Diese Behauptung klingt ein bisschen vollmundig. Im Sommer 2015 hatte Merkel einige Wochen gebraucht, die Dramatik der Flüchtlingskrise zu erfassen. In den Jahren zuvor hatte sie die Probleme der Staaten im Süden Europas mit Flüchtlingen weitgehend ausgeblendet. Längst ist klar: diese Herausforderung könnte die EU sprengen, Merkels Koalition zerlegen, die Union entzweien – und damit ihre Kanzlerschaft gefährden. Aber die CDU-Frau richtet sich keineswegs auf einen vorschnellen Abgang ein.

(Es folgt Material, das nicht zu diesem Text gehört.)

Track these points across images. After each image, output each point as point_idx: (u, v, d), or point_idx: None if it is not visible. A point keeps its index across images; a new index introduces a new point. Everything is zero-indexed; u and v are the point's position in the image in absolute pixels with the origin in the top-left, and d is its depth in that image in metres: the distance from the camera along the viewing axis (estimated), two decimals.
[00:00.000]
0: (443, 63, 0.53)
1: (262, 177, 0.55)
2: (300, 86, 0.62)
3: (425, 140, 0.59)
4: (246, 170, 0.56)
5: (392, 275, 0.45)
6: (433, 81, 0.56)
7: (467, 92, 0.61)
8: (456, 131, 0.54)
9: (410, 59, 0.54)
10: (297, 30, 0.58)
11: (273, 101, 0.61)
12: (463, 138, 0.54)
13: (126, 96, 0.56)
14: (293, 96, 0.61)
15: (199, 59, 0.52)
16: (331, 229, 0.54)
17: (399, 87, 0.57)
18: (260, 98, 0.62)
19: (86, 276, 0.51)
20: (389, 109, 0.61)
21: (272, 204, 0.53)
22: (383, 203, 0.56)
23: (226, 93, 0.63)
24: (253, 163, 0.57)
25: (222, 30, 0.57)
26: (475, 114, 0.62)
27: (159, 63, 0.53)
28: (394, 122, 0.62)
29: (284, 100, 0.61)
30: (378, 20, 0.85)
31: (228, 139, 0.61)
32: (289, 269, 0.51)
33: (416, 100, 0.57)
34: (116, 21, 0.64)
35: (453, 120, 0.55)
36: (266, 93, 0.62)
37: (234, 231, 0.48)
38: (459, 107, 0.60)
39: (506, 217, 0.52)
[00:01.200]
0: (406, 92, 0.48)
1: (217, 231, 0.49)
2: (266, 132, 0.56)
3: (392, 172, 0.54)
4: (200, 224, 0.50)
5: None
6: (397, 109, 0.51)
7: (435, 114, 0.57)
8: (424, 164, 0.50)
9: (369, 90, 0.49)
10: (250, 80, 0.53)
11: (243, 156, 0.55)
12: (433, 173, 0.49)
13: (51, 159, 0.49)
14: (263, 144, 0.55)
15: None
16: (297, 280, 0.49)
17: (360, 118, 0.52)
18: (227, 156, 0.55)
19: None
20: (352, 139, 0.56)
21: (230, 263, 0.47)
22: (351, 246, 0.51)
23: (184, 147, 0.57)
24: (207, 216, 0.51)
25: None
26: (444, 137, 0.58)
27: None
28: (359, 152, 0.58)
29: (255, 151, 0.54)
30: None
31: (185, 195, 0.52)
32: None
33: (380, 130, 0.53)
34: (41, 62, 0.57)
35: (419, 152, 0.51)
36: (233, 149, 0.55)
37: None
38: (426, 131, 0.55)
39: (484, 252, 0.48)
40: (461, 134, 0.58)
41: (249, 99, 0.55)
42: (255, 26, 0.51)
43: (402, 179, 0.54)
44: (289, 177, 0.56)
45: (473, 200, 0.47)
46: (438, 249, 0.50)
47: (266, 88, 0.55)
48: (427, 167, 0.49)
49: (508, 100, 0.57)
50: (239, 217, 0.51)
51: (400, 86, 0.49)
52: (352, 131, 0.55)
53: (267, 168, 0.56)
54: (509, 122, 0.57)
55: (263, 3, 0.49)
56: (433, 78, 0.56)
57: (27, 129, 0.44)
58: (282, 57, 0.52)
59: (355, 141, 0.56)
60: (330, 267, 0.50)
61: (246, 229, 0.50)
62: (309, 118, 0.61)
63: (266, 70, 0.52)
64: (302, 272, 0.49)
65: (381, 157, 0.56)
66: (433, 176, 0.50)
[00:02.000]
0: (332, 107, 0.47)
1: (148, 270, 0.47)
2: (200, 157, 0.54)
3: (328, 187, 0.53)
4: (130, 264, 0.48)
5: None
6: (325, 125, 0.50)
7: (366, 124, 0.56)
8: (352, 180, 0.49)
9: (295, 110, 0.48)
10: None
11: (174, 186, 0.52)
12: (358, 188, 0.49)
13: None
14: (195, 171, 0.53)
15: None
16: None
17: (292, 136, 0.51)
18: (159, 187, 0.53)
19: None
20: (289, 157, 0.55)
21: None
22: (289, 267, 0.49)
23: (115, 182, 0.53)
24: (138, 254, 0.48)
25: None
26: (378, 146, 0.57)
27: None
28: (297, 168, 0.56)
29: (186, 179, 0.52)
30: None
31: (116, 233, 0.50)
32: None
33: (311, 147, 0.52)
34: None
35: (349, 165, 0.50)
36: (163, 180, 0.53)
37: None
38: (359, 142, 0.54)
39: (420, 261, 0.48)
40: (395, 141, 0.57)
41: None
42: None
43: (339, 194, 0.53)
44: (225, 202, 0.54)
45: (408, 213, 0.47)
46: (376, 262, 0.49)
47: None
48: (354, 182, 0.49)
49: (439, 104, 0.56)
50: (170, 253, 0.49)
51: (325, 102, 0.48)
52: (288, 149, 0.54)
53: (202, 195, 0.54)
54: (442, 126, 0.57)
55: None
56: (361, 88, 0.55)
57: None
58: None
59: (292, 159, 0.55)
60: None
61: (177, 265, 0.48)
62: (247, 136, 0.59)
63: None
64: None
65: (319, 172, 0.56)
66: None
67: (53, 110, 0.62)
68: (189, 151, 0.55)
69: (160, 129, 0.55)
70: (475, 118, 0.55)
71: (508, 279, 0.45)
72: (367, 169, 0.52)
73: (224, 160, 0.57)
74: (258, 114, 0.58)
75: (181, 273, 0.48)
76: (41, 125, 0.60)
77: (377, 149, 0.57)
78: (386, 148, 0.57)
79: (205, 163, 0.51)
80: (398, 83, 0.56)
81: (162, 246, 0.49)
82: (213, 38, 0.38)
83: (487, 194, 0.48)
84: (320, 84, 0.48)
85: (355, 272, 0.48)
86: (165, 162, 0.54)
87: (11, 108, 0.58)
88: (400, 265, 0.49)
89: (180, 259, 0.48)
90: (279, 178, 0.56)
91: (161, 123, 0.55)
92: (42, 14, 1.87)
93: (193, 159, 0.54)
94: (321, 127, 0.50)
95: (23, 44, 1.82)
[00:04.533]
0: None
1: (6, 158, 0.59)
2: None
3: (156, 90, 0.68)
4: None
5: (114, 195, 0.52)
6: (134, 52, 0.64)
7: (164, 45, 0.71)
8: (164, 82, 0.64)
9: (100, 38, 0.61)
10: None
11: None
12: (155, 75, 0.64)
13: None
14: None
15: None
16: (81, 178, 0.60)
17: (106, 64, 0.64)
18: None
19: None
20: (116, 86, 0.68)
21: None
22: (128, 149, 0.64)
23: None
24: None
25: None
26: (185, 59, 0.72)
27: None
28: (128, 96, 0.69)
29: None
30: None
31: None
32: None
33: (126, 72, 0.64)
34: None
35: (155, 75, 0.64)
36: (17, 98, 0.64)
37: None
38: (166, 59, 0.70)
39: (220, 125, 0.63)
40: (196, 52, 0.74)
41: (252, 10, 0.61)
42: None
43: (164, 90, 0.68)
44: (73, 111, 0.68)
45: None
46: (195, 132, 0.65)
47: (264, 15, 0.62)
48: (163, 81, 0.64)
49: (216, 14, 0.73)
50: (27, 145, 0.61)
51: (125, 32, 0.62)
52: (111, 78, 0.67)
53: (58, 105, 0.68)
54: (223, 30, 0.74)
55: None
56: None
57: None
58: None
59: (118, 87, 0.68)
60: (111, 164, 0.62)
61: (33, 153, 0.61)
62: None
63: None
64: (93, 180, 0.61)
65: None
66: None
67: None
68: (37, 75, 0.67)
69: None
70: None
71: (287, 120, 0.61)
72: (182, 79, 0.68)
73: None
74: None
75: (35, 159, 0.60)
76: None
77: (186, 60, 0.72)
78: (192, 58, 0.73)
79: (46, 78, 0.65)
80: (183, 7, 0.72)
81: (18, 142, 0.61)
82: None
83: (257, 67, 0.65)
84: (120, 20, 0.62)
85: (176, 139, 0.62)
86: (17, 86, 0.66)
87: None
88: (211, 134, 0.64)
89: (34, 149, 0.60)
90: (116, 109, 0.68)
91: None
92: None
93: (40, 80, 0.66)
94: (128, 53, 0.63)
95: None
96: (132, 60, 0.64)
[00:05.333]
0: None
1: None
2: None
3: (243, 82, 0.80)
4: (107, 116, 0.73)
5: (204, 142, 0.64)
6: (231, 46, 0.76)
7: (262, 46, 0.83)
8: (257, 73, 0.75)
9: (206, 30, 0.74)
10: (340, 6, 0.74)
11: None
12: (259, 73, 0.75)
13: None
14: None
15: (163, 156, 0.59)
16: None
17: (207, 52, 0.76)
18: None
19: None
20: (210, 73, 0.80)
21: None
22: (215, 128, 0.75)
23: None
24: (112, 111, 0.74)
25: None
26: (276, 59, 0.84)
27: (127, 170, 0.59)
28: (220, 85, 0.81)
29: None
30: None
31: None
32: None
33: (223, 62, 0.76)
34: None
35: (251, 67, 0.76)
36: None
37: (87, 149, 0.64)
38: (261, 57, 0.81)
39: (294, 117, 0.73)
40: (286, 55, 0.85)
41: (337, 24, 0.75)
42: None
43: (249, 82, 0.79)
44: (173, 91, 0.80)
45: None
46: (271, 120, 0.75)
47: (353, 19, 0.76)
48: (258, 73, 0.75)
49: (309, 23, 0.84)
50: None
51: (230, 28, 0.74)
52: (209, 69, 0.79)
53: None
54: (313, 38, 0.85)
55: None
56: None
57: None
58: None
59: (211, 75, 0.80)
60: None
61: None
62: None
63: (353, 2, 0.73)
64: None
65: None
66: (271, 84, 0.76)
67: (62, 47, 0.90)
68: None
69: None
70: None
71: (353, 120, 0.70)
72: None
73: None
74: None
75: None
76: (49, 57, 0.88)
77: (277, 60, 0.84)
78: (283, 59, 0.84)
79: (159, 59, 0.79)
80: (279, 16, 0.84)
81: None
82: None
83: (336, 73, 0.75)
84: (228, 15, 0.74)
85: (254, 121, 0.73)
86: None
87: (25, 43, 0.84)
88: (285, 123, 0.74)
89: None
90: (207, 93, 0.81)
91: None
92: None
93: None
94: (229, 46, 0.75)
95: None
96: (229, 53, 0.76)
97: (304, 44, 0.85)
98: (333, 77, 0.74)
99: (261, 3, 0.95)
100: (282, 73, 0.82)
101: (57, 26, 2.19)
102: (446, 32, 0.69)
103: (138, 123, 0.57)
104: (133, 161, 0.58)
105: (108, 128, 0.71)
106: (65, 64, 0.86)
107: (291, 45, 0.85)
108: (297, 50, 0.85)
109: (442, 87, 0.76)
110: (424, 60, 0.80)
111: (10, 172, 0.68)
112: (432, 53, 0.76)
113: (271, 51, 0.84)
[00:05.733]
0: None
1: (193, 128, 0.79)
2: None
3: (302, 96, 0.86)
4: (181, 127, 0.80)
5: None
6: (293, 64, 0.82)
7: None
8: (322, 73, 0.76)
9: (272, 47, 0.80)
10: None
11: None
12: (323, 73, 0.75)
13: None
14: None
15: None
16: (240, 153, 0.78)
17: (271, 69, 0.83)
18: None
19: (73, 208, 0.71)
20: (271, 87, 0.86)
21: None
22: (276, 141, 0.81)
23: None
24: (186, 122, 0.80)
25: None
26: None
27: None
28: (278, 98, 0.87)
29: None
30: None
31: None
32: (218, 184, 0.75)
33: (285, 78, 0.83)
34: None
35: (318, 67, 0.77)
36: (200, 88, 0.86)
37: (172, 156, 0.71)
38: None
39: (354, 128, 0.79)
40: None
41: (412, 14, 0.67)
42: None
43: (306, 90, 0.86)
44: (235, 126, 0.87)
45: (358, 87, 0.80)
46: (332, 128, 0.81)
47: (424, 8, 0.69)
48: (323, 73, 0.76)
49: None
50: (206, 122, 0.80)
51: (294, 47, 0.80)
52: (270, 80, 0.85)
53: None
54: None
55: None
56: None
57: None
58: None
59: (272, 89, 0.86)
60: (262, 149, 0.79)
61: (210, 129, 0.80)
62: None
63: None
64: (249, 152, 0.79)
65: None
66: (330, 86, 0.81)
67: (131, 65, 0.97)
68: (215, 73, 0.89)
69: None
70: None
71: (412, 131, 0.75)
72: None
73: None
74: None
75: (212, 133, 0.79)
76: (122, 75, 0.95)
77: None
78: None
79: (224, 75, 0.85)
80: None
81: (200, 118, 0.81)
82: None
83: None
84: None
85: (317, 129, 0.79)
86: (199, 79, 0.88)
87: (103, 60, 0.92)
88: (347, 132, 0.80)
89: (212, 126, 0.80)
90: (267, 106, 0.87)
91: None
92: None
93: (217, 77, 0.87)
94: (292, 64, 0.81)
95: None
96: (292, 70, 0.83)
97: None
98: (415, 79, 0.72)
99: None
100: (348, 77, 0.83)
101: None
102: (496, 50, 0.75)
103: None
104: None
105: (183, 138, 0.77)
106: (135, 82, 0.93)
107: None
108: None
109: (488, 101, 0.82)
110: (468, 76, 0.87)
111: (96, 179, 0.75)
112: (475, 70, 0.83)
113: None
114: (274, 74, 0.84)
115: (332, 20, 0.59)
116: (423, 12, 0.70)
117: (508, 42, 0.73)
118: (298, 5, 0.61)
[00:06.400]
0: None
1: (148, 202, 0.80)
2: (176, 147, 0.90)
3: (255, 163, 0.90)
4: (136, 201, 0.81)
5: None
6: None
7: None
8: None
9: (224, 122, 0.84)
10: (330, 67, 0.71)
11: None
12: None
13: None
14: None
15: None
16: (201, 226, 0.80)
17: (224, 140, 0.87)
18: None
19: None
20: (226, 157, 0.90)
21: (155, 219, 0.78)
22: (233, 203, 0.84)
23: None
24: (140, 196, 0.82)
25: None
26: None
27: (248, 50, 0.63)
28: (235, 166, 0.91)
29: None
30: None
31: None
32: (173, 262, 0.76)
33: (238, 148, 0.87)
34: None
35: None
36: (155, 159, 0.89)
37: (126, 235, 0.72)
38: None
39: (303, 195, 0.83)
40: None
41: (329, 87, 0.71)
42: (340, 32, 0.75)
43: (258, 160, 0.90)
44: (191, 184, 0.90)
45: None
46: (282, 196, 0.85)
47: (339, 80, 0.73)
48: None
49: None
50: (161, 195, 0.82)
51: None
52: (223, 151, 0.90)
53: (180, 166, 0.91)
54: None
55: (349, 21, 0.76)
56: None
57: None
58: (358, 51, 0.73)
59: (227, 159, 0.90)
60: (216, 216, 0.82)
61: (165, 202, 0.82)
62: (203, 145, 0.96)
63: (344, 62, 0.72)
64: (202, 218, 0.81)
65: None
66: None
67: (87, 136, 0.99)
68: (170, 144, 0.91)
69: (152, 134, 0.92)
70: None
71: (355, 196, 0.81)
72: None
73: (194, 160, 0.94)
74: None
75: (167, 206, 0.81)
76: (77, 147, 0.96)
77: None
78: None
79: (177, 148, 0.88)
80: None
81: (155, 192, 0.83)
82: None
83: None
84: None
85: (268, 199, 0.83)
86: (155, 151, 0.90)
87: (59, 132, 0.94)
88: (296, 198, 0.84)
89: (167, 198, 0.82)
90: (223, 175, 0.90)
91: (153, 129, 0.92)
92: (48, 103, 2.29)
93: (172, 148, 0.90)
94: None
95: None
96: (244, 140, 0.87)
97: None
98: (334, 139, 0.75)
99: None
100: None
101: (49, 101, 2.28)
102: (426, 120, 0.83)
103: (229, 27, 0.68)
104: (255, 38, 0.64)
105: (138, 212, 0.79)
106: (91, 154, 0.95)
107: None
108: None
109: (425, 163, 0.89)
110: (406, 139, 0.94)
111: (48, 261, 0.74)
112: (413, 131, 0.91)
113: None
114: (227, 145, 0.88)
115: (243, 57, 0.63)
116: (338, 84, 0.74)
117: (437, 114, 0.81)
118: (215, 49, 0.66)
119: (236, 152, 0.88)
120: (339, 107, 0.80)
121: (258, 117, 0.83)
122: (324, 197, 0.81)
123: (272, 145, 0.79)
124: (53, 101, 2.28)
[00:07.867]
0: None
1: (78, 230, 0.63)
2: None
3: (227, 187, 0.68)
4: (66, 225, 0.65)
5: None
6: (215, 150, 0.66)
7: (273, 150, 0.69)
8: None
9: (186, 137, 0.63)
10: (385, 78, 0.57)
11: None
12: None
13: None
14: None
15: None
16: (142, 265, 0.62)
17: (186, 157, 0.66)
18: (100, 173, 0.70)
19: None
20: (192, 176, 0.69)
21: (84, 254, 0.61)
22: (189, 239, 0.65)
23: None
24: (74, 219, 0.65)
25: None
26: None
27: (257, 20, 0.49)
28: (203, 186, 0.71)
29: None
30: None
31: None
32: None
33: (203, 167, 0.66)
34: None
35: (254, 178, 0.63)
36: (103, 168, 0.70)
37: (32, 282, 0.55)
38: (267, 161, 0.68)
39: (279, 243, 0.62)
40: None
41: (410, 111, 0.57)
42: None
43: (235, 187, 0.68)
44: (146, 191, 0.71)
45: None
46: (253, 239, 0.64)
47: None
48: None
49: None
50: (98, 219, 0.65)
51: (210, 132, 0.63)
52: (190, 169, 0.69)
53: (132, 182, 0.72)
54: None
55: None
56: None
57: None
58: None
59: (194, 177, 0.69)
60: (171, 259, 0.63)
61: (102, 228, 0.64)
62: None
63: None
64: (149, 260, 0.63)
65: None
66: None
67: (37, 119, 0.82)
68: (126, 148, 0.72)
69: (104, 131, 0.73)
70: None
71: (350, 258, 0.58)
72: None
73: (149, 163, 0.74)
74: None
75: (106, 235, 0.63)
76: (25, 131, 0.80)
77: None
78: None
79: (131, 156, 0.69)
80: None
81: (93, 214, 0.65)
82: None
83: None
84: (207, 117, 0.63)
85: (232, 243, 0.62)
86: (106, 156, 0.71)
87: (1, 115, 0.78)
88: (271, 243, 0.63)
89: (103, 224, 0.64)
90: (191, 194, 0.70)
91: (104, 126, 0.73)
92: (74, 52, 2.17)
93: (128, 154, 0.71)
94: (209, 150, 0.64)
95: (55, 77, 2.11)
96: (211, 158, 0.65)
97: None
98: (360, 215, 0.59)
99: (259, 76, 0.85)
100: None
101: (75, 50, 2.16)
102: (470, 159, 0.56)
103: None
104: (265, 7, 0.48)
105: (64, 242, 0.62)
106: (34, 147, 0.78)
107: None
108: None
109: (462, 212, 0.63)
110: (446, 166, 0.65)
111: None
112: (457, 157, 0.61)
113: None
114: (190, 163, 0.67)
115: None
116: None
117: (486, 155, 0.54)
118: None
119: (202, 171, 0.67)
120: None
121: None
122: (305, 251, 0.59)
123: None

Auf die Frage nach dem schwierigsten Problem ihrer Kanzlerschaft antwortete sie Anne Will: „Man weiß ja nie, was noch kommt.“ Sie sei schließlich „Bundeskanzlerin dafür, dass ich das, was auf unser Land zukommt, löse“. Das klingt nicht danach, als wolle sie vor Seehofer kapitulieren – oder vor der Flüchtlingskrise.